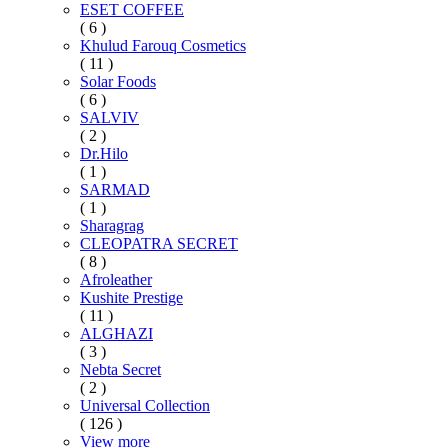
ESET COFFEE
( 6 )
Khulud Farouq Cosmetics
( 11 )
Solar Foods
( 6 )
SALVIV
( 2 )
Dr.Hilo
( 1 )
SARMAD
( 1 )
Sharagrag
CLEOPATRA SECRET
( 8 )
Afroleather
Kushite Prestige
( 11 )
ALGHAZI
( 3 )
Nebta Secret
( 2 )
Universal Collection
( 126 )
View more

---

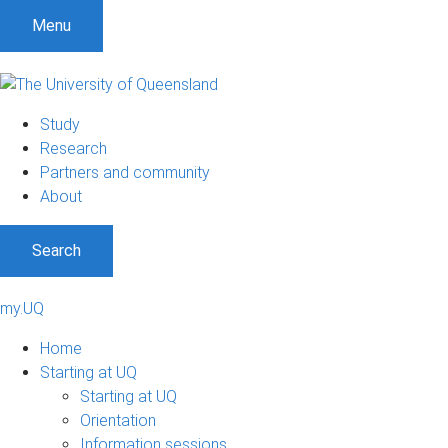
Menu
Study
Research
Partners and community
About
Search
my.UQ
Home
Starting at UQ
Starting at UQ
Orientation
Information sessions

§ Your goal: From the data above, output only the lines between the line containing "Partners and community" and the line containing "Information sessions", inclusive, exactly as written.

§ Response area:
Partners and community
About
Search
my.UQ
Home
Starting at UQ
Starting at UQ
Orientation
Information sessions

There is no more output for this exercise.